■ **REQUIRED ACTION**
Please answer these questions from the comment on moving into InfoSec:
(a) For how many years did the writer work as senior desktop?
(b) What portion of the CISSP book does the writer say is acronyms and "rainbow book crap"?
(c) Besides bringing juniors up to senior level, what two things does cross training encourage?

■ **PASSAGE FOR REVIEW**
▽

I am in the same category, old, no (important) certs, 20+ years experience (Sr desktop for 15). I was given the opportunity at a new employer several years ago as InfoSec and proved my worth quickly. I studied for the CISSP and have next to no respect for it now. My experience runs circles around what they teach for Real World practicality. But if you have no experience, it can be a start (but half the book is acronyms and useless rainbow book crap). If I ever look for a new job I will need to rely on referrals/references. But at the same time if I move on, I don’t think I want to work with computers ever again lol
The right person to upgrade into InfoSec in my opinion is someone very creative, analytical and a learning on their own junkie! Book smart holds no water without experience, hence junior rolls are needed for people to get that. Cross training not only brings juniors up to Sr level, it also encourages team work, job satisfaction – which encourages people to stay at that employer.

△

■ **RECORD EXCERPTS**
▽

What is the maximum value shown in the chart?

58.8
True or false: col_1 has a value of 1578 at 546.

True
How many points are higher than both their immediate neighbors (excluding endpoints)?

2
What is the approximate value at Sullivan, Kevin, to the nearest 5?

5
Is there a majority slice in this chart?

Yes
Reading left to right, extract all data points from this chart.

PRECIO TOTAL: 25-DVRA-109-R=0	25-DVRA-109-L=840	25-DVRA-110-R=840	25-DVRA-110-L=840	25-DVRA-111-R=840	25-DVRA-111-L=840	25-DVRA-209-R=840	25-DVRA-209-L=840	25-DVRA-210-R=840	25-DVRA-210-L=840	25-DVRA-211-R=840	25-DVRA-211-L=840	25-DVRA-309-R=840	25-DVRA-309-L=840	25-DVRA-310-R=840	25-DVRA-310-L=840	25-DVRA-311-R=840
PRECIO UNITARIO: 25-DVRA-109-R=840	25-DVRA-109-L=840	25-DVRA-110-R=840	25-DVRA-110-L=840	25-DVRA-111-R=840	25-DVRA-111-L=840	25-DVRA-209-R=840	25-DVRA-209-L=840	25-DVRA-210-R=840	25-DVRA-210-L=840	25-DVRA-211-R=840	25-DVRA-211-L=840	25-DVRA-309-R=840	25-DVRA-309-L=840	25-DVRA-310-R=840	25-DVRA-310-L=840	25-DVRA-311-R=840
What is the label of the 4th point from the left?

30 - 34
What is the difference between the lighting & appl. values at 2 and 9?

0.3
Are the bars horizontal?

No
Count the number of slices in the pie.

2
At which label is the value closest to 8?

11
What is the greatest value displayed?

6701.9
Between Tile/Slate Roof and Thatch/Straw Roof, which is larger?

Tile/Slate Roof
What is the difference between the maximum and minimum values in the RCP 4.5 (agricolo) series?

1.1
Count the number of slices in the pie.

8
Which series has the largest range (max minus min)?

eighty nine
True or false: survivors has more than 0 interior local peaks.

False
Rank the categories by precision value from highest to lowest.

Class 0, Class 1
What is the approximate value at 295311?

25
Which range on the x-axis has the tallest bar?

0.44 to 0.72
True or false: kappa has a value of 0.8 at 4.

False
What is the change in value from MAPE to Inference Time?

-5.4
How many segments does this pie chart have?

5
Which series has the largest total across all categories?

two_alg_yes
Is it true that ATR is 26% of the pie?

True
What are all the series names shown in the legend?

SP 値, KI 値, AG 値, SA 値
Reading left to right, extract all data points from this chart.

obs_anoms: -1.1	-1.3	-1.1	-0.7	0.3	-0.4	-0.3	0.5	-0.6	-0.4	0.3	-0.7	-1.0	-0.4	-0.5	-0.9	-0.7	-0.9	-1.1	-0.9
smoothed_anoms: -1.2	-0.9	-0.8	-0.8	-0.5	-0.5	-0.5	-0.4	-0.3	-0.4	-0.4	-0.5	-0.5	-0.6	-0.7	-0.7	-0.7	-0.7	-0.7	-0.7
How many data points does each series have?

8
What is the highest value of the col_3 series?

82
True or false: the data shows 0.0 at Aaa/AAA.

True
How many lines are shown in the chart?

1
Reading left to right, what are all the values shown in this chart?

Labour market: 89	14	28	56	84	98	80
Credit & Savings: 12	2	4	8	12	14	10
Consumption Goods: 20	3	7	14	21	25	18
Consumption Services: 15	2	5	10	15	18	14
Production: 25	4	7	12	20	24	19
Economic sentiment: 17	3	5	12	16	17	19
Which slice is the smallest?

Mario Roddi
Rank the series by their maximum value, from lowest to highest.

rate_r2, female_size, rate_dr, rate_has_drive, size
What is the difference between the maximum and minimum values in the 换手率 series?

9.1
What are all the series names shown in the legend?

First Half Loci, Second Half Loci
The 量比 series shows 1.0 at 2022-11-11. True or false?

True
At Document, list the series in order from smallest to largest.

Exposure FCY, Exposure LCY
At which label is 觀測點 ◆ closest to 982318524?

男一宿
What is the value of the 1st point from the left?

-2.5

△

■ **TASK RESPONSE**
(a) 15 years.
(b) Half.
(c) Teamwork and job satisfaction.